A few more questions were asked, but as nothing new was elicited the witness was permitted to retire.
Other witnesses were examined, and old witnesses were recalled hour after hour and day after day, without effect. No new light was thrown upon the mystery.
No one, except Cuddie McGill, the saddler’s apprentice, could be found who had seen the suspicious man and woman lurking under the balcony.
Certainly Lord Arondelle remembered the “dream” Miss Levison had told him of the two persons whom she mistook to be himself and Rose Cameron talking together under her window.
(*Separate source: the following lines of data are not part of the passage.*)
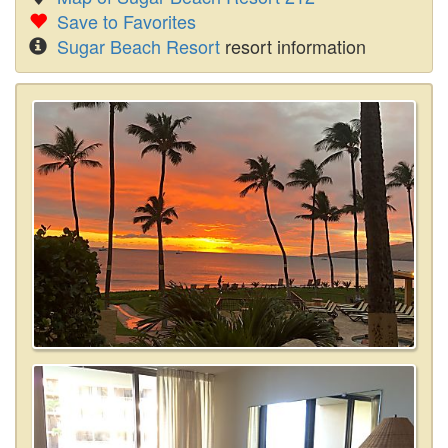
Save to Favorites
Sugar Beach Resort
resort information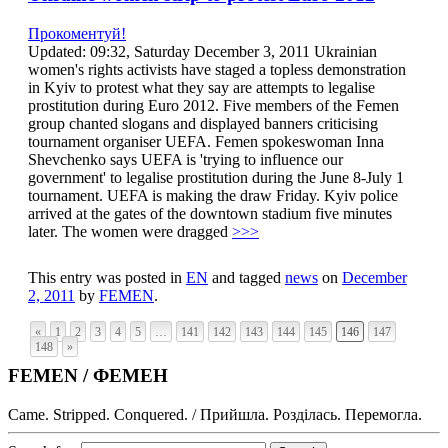
Прокоментуй!
Updated: 09:32, Saturday December 3, 2011 Ukrainian
women's rights activists have staged a topless demonstration
in Kyiv to protest what they say are attempts to legalise
prostitution during Euro 2012. Five members of the Femen
group chanted slogans and displayed banners criticising
tournament organiser UEFA. Femen spokeswoman Inna
Shevchenko says UEFA is 'trying to influence our
government' to legalise prostitution during the June 8-July 1
tournament. UEFA is making the draw Friday. Kyiv police
arrived at the gates of the downtown stadium five minutes
later. The women were dragged
>>>
This entry was posted in
EN
and tagged
news
on
December
2, 2011
by
FEMEN
.
«
1
2
3
4
5
…
141
142
143
144
145
146
147
148
»
FEMEN / ФЕМЕН
Came. Stripped. Conquered. / Прийшла. Розділась. Перемогла.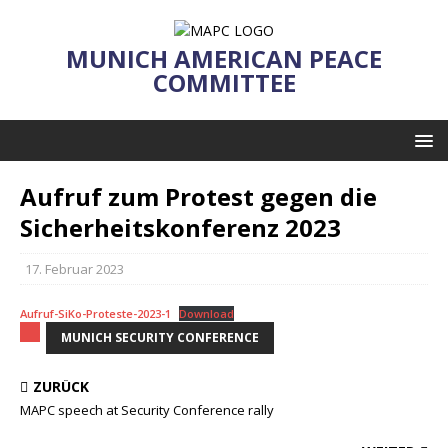
MUNICH AMERICAN PEACE
COMMITTEE
Aufruf zum Protest gegen die
Sicherheitskonferenz 2023
17. Februar 2023
Aufruf-SiKo-Proteste-2023-1
Download
MUNICH SECURITY CONFERENCE
ZURÜCK
MAPC speech at Security Conference rally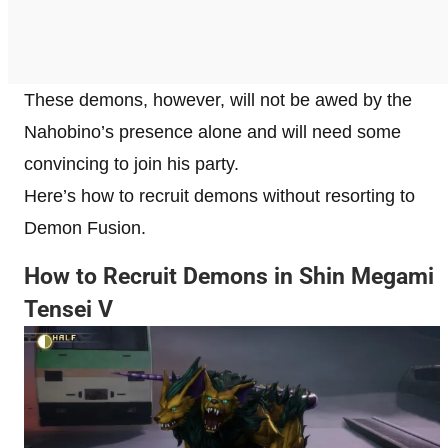
These demons, however, will not be awed by the
Nahobino’s presence alone and will need some
convincing to join his party.
Here’s how to recruit demons without resorting to
Demon Fusion.
How to Recruit Demons in Shin Megami
Tensei V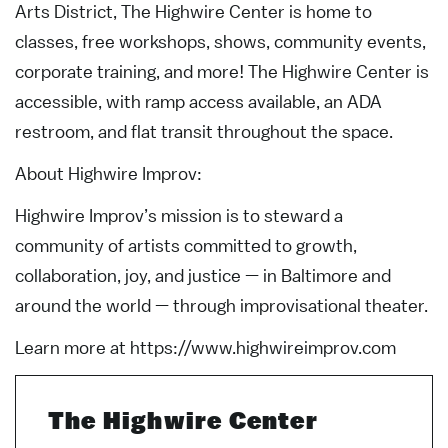
Arts District, The Highwire Center is home to
classes, free workshops, shows, community events,
corporate training, and more! The Highwire Center is
accessible, with ramp access available, an ADA
restroom, and flat transit throughout the space.
About Highwire Improv:
Highwire Improv’s mission is to steward a
community of artists committed to growth,
collaboration, joy, and justice — in Baltimore and
around the world — through improvisational theater.
Learn more at https://www.highwireimprov.com
The Highwire Center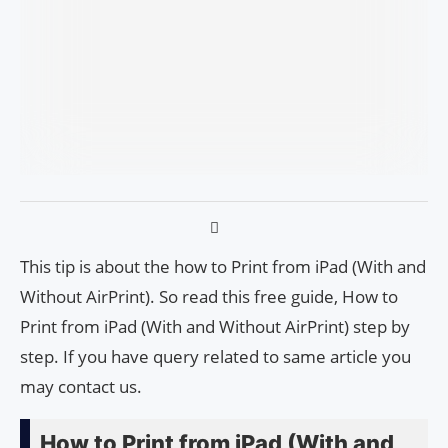
This tip is about the how to Print from iPad (With and
Without AirPrint). So read this free guide, How to
Print from iPad (With and Without AirPrint) step by
step. If you have query related to same article you
may contact us.
How to Print from iPad (With and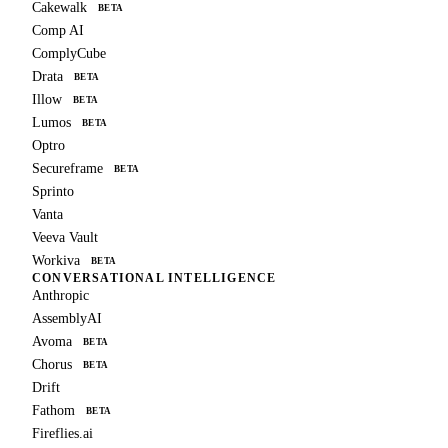
Cakewalk
BETA
Comp AI
ComplyCube
Drata
BETA
Illow
BETA
Lumos
BETA
Optro
Secureframe
BETA
Sprinto
Vanta
Veeva Vault
Workiva
BETA
CONVERSATIONAL INTELLIGENCE
Anthropic
AssemblyAI
Avoma
BETA
Chorus
BETA
Drift
Fathom
BETA
Fireflies.ai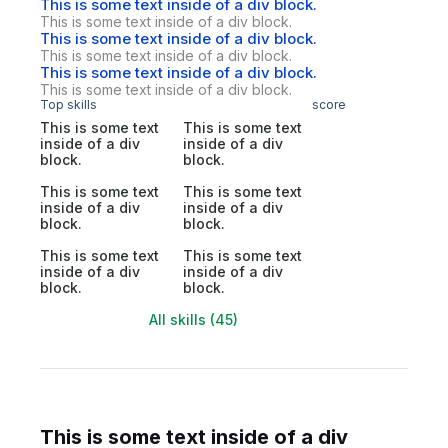
This is some text inside of a div block.
This is some text inside of a div block.
This is some text inside of a div block.
This is some text inside of a div block.
This is some text inside of a div block.
This is some text inside of a div block.
Top skills
score
This is some text
This is some text
inside of a div
inside of a div
block.
block.
This is some text
This is some text
inside of a div
inside of a div
block.
block.
This is some text
This is some text
inside of a div
inside of a div
block.
block.
All skills (45)
This is some text inside of a div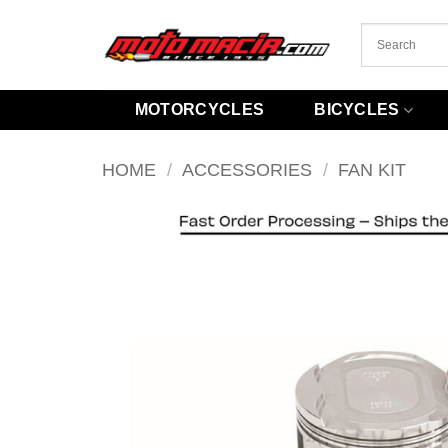
Skip
to
content
MOTORCYCLES
BICYCLES
HOME
/
ACCESSORIES
/
FAN KIT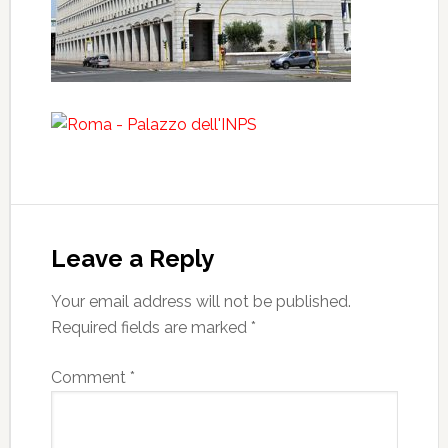
Leave a Reply
Your email address will not be published.
Required fields are marked
*
Comment
*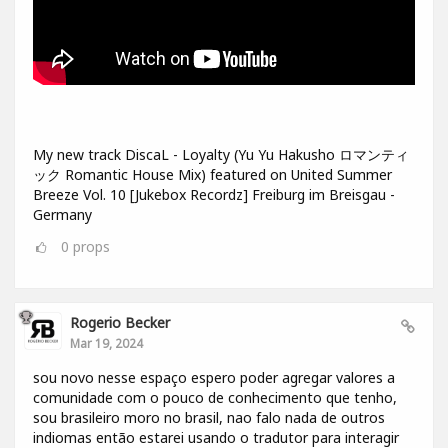
My new track DiscaL - Loyalty (Yu Yu Hakusho ロマンティ
ック Romantic House Mix) featured on United Summer
Breeze Vol. 10 [Jukebox Recordz] Freiburg im Breisgau -
Germany
0
props
Rogerio Becker
Mar 19, 2024
sou novo nesse espaço espero poder agregar valores a
comunidade com o pouco de conhecimento que tenho,
sou brasileiro moro no brasil, nao falo nada de outros
indiomas então estarei usando o tradutor para interagir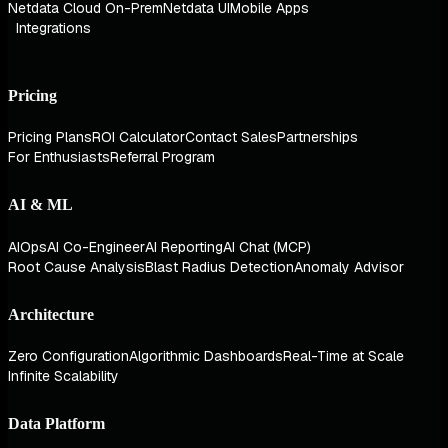
Netdata Cloud On-Prem
Netdata UI
Mobile Apps
Integrations
Pricing
Pricing Plans
ROI Calculator
Contact Sales
Partnerships
For Enthusiasts
Referral Program
AI & ML
AIOps
AI Co-Engineer
AI Reporting
AI Chat (MCP)
Root Cause Analysis
Blast Radius Detection
Anomaly Advisor
Architecture
Zero Configuration
Algorithmic Dashboards
Real-Time at Scale
Infinite Scalability
Data Platform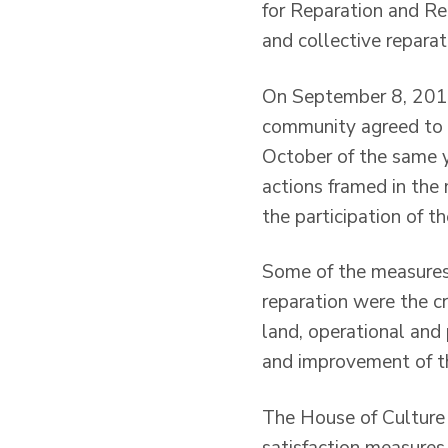
for Reparation and Re
and collective repara
On September 8, 2012 
community agreed to 
October of the same ye
actions framed in the
the participation of 
Some of the measures
reparation were the cr
land, operational and
and improvement of the
The House of Culture a
satisfaction measures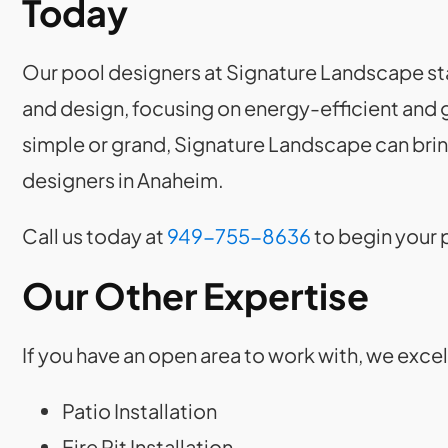
Today
Our pool designers at Signature Landscape sta
and design, focusing on energy-efficient and g
simple or grand, Signature Landscape can bring 
designers in Anaheim.
Call us today at
949-755-8636
to begin your 
Our Other Expertise
If you have an open area to work with, we exce
Patio Installation
Fire Pit Installation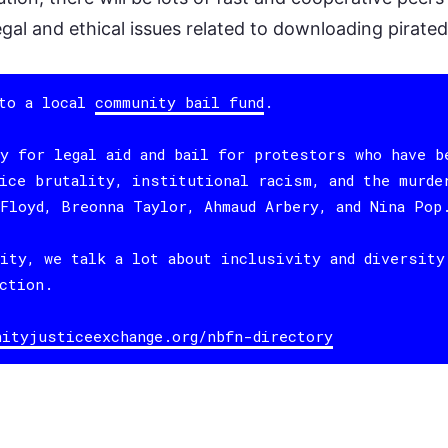
egal and ethical issues related to downloading pirate
 to a local
community bail fund
.
y for legal aid and bail for protestors who have b
ice brutality, institutional racism, and the murde
Floyd, Breonna Taylor, Ahmaud Arbery, and Nina Pop
ity, we talk a lot about inclusivity and diversity
ction.
nityjusticeexchange.org/nbfn-directory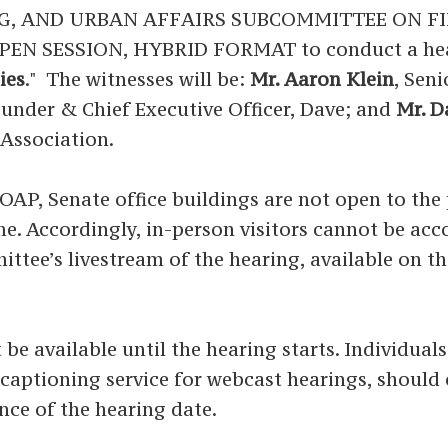
G, AND URBAN AFFAIRS SUBCOMMITTEE ON FI
N SESSION, HYBRID FORMAT to conduct a heari
ies
." The witnesses will be:
Mr. Aaron Klein
, Sen
ounder & Chief Executive Officer, Dave; and
Mr. 
Association.
P, Senate office buildings are not open to the p
time. Accordingly, in-person visitors cannot be a
ittee’s livestream of the hearing, available on t
 be available until the hearing starts. Individual
ed captioning service for webcast hearings, shoul
nce of the hearing date.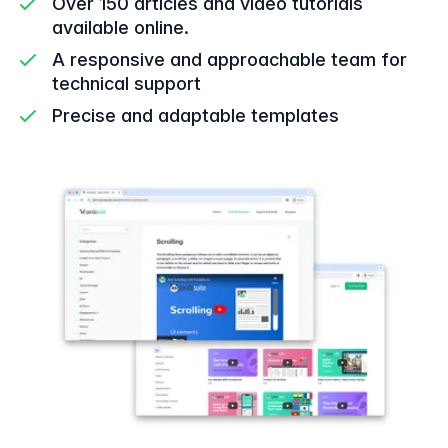
Over 150 articles and video tutorials
available online.
A responsive and approachable team for
technical support
Precise and adaptable templates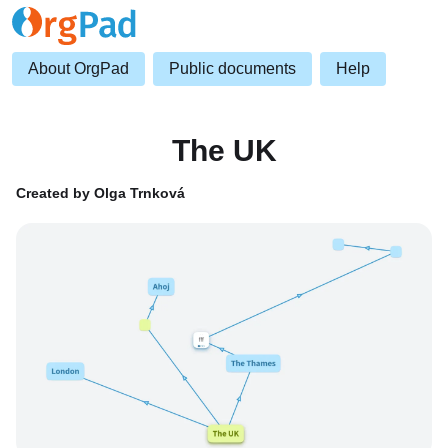
About OrgPad
Public documents
Help
The UK
Created by Olga Trnková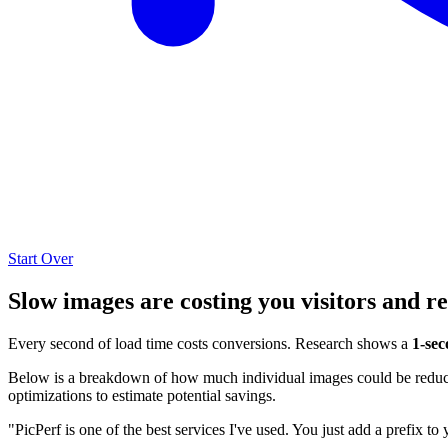
Start Over
Slow images are costing you visitors and r
Every second of load time costs conversions. Research shows a
1-sec
Below is a breakdown of how much individual images could be reduced
optimizations to estimate potential savings.
"PicPerf is one of the best services I've used. You just add a prefix to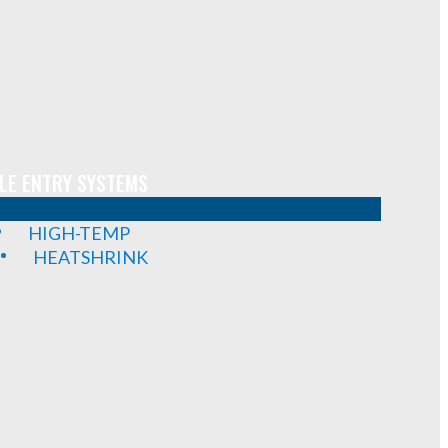
LE ENTRY SYSTEMS
HIGH-TEMP
HEATSHRINK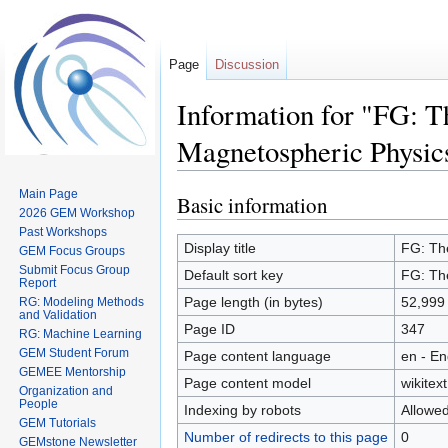
Page
Discussion
Information for "FG: T
Magnetospheric Physic
Main Page
Basic information
Jump
Jump
2026 GEM Workshop
to
to
Past Workshops
navigation
search
Display title
FG: The
GEM Focus Groups
Submit Focus Group
Default sort key
FG: The
Report
Page length (in bytes)
52,999
RG: Modeling Methods
and Validation
Page ID
347
RG: Machine Learning
GEM Student Forum
Page content language
en - En
GEMEE Mentorship
Page content model
wikitext
Organization and
People
Indexing by robots
Allowe
GEM Tutorials
Number of redirects to this page
0
GEMstone Newsletter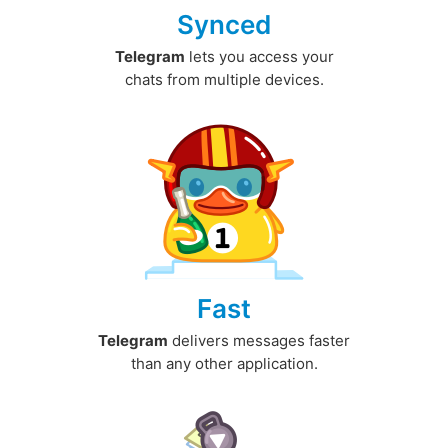
Synced
Telegram
lets you access your
chats from multiple devices.
Fast
Telegram
delivers messages faster
than any other application.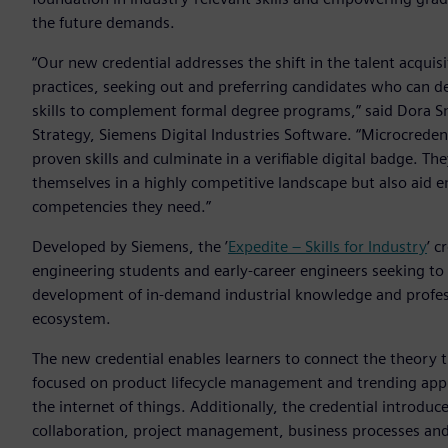
the future demands.
“Our new credential addresses the shift in the talent acquisi
practices, seeking out and preferring candidates who can d
skills to complement formal degree programs,” said Dora S
Strategy, Siemens Digital Industries Software. “Microcrede
proven skills and culminate in a verifiable digital badge. Th
themselves in a highly competitive landscape but also aid em
competencies they need.”
Developed by Siemens, the ’
Expedite – Skills for Industry
’ c
engineering students and early-career engineers seeking t
development of in-demand industrial knowledge and professio
ecosystem.
The new credential enables learners to connect the theory 
focused on product lifecycle management and trending applic
the internet of things. Additionally, the credential introduc
collaboration, project management, business processes an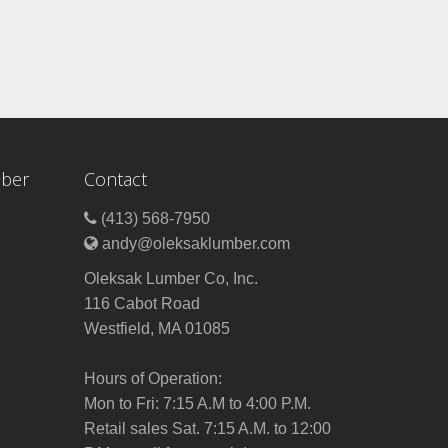
mber
Contact
(413) 568-7950
andy@oleksaklumber.com
Oleksak Lumber Co, Inc.
116 Cabot Road
Westfield, MA 01085
Hours of Operation:
Mon to Fri: 7:15 A.M to 4:00 P.M.
Retail sales Sat. 7:15 A.M. to 12:00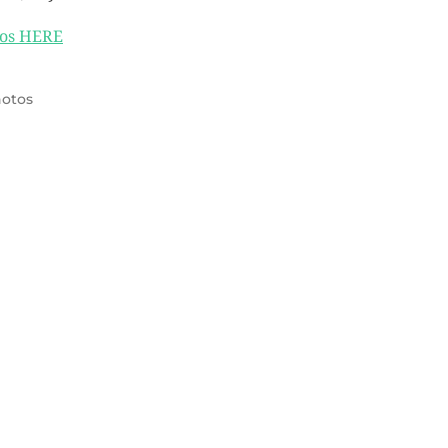
os HERE
otos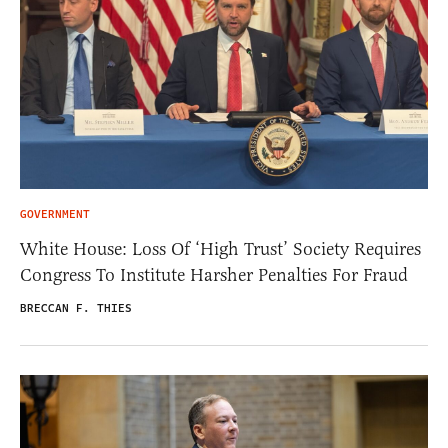
GOVERNMENT
White House: Loss Of ‘High Trust’ Society Requires
Congress To Institute Harsher Penalties For Fraud
BRECCAN F. THIES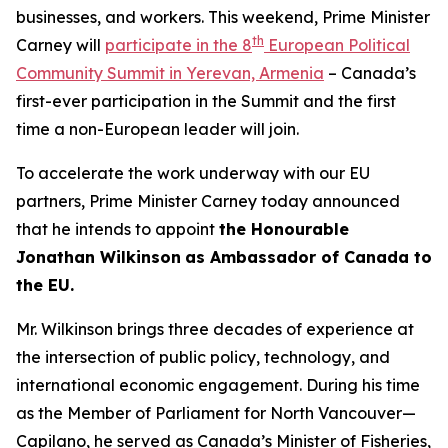
businesses, and workers. This weekend, Prime Minister
th
Carney will
participate in the 8
European Political
Community Summit in Yerevan, Armenia
– Canada’s
first-ever participation in the Summit and the first
time a non-European leader will join.
To accelerate the work underway with our EU
partners, Prime Minister Carney today announced
that he intends to appoint
the Honourable
Jonathan Wilkinson
as Ambassador of Canada to
the EU.
Mr. Wilkinson brings three decades of experience at
the intersection of public policy, technology, and
international economic engagement. During his time
as the Member of Parliament for North Vancouver—
Capilano, he served as Canada’s Minister of Fisheries,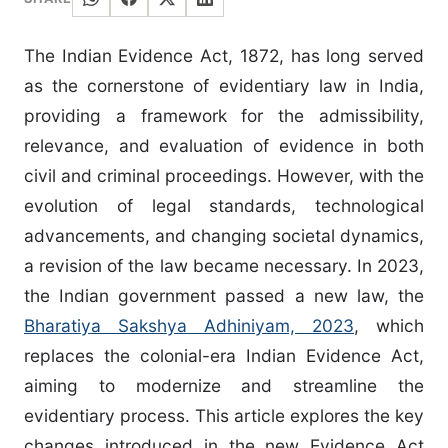
The Indian Evidence Act, 1872, has long served
as the cornerstone of evidentiary law in India,
providing a framework for the admissibility,
relevance, and evaluation of evidence in both
civil and criminal proceedings. However, with the
evolution of legal standards, technological
advancements, and changing societal dynamics,
a revision of the law became necessary. In 2023,
the Indian government passed a new law, the
Bharatiya Sakshya Adhiniyam, 2023
, which
replaces the colonial-era Indian Evidence Act,
aiming to modernize and streamline the
evidentiary process. This article explores the key
changes introduced in the new Evidence Act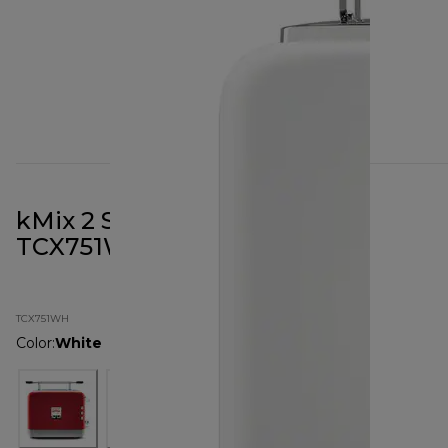
kMix 2 Slot Toaster White
TCX751WH
TCX751WH
Color
:
White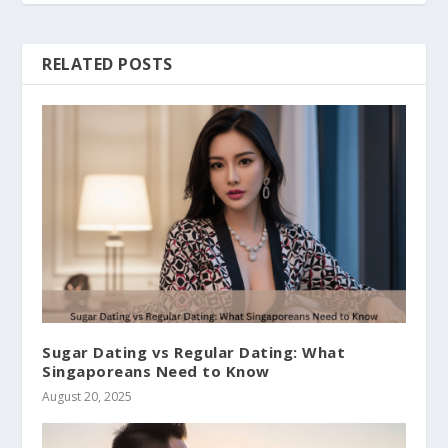
RELATED POSTS
Sugar Dating vs Regular Dating: What
Singaporeans Need to Know
August 20, 2025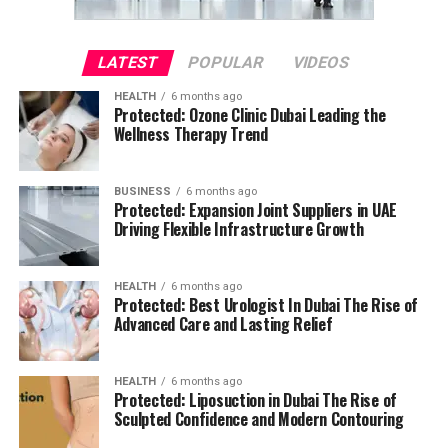
LATEST
POPULAR
VIDEOS
HEALTH
6 months ago
Protected: Ozone Clinic Dubai Leading the
Wellness Therapy Trend
BUSINESS
6 months ago
Protected: Expansion Joint Suppliers in UAE
Driving Flexible Infrastructure Growth
HEALTH
6 months ago
Protected: Best Urologist In Dubai The Rise of
Advanced Care and Lasting Relief
HEALTH
6 months ago
Protected: Liposuction in Dubai The Rise of
Sculpted Confidence and Modern Contouring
But Miss Levison was so far incapable of giving evidence as to be lying at the point of death with brain fever. So it would have been worse than useless to have spoken of her dream, or supposed dream.
The coroner’s inquest sat several days without arriving at any definite conclusion.
The most plausible theory of the murder seemed to be that a robbery had been planned between the valet and certain unknown confederates, who had all been tempted by the great treasures known to be in the castle that night in the form of costly bridal presents; that no murder was at first intended; that the confederates had been secretly admitted to the castle through the connivance of the valet; that the strong guard placed over the treasures in the lighted drawing-room had saved them from robbery; that the robbers, disappointed of their first expectations, next went, with the farther connivance of the valet, to the bedchamber of Sir Lemuel Levison, for the purpose of emptying his strong box; that being detected in their criminal designs by the wakeful banker, they had silenced him by one fatal blow on the head; that they had then accomplished the robbery of the strong box, and of the person of the deceased banker; and had been secretly let out of the castle by the valet.
Finally, it was thought that the man and the woman discovered under the balcony by Cuddie McGill on the night of the murder, were confederates in the crime, and the woman was the midnight passenger to whom Donald McNeil sold the second-class railway ticket to London, and that the heavy black bag she carried contained the booty taken from the castle.
On the evening of the third day of the unsatisfactory inquest a verdict was returned to this effect.
That the deceased Sir Lemuel Levison, Knight, had come to his death by a blow from a heavy bronze statuette held in the hands of some person unknown to the jury. And that Peters, the valet of the deceased banker, was accessory to the murder.